Abstract:
A printhead pressure relief mechanism using a non-mechanical media thickness monitoring apparatus. An increase in media thickness is monitored by an emitter/detector pair, a piezo-electric pressure sensor mounted on the print head, a metal detector or a RFID read/write assembly.

Description:
[0001]    This application claims the benefit of U.S. Provisional Application Ser. No. 60/283,111 filed Apr. 11, 2001. 
     
    
     
       BACKGROUND OF THE INVENTION  
         [0002]    1. Field of the Invention  
           [0003]    The present invention is directed to printheads, specifically to a printhead having a pressure relief mechanism initiated by the approach of an RFID circuit located on or within the print media.  
           [0004]    2. Description of the Related Art  
           [0005]    JP 11138941 describes a thermal printer system in which a mechanical sensor is used to detect the presence of a high spot in print media.
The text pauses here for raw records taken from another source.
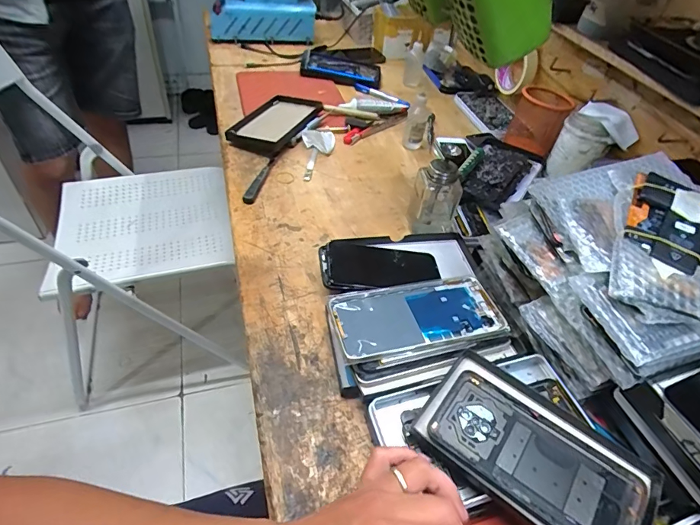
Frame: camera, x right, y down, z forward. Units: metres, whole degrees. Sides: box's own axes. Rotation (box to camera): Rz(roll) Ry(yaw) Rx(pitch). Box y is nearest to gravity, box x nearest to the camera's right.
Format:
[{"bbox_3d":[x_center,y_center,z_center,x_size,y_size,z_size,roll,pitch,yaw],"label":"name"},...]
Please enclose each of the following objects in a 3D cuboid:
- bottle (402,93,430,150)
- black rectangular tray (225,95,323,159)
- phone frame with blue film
[{"bbox_3d":[0.112,-0.242,0.726,0.031,0.090,0.032,3,45,-3],"label":"bottle"},{"bbox_3d":[-0.127,-0.243,0.746,0.104,0.026,0.179,25,48,17],"label":"black rectangular tray"},{"bbox_3d":[0.069,0.053,0.431,0.169,0.011,0.078,-8,47,-14],"label":"phone frame with blue film"}]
When the mechanical sensor detects a high spot a head lifting mechanism is activated which moves the printhead to a non-contact position, off of the surface of the print media.  
           [0006]    This design is susceptible to premature wear and failure due to repeated mechanical cycling of the sensor between up and down positions and use of a roller and spring. The roller and spring mechanism being susceptible to fowling from stray fibers and other contaminants associated with print media. When a high point is detected, the printhead is completely removed from contact with the print media, removing the ability for printing upon the raised section of print media. The mechanical head lifting mechanism is not adjustable to compensate for use of thicker or thinner overall print media. If too thick a print media is used, it is possible that the sensor will be permanently raised, preventing operation of the printer.  
           [0007]    RFID tags typically range between 10-20 mils in thickness. Conventional thermo-printers are capable of printing upon print media with a thickness in the range of 3-12 mils. As an RFID circuit embedded in print media passes a printhead the printhead pressure at the contact point can theoretically increase by as much as six times. Abnormal pressure at the printhead contact point causes premature wear due to increased abrasion and creates an increased opportunity for over heating of the print media against the printhead heater elements. If an even pressure is maintained between the printhead and print medium, continuous printing is enabled and printhead life is extended. 
       
    
    
     DESCRIPTION OF THE FIGURES  
       [0008]    [0008]FIG. 1 is a diagram of one embodiment of the invention. 
     
    
     DETAILED DESCRIPTION  
       [0009]    The present invention replaces the previous electromechanical sensor with a solid state sensor. Rather than lifting the printhead, the present non-obvious invention releases the pressure upon the printhead. This enables the printhead to print along the edges of the passing RFID tag, for example along the top of the RFID tag and along the falling edge of the RIFD tag. Headwear is minimized by the release of pressure yet printing is not interrupted.  
         [0010]    In a first embodiment, the sensor is an array of solid state photocells and LEDs paired to transmit and detect infrared or visible light through the label stock. The sensor(s) are positioned in the immediate path prior to the printhead, the full width of the printpath may be covered so that detection of an RFID tag will occur regardless of its location within the print media.  
         [0011]    In a second embodiment, the sensor may be a piezo-electric pressure sensor. As an embedded transponder passes, the sensor will detect the pressure change caused by the RFID circuit and release the pressure holding the printhead in position. The pressure sensor may be located directly on the thermal printhead itself or in the immediate path below the printhead.  
         [0012]    In a third embodiment, the read/write antenna used for interacting with the RFID integrated into the print medium may be used as a proximity sensor to detect the location and position of the embedded transponder prior to its arrival at the printhead position. A voltage level representing the signal received from the transponder will vary depending on the distance of the transponder to the antenna, this allows calculation of the antenna location with respect to the transponder.  
         [0013]    A fourth embodiment uses a metallic proximity sensor to detect the transponder&#39;s antenna.  
         [0014]    In all of the sensor embodiments once the location of the RFID tag is detected, the printhead pressure relief may be initiated and then re-engaged for continued printing of the print media after the RFID circuit has passed. Depending on the sensor used, a calculated time delay may be performed to determine the proper instant/period for actuating the pressure relief.  
         [0015]    Depending on the type of print media and printhead used the pressure on the printhead may be reduced rather than fully released. A lessened pressure compensating for the increased thickness of print media over an RFID but still maintains enough pressure for clear printing.  
         [0016]    The present invention extends the life of the printhead by preventing wear and or damage to the printhead. Also, as no mechanical linkage is included in the present inventions an additional failure point and or maintenance requirement for the printer is eliminated.  
         [0017]    The present invention is also usable with print media other than RFID&#39;s. Any print media that includes non-planer surfaces, for example, machine and or candy in rolls of individual segmented pouch packaging, may utilize this invention.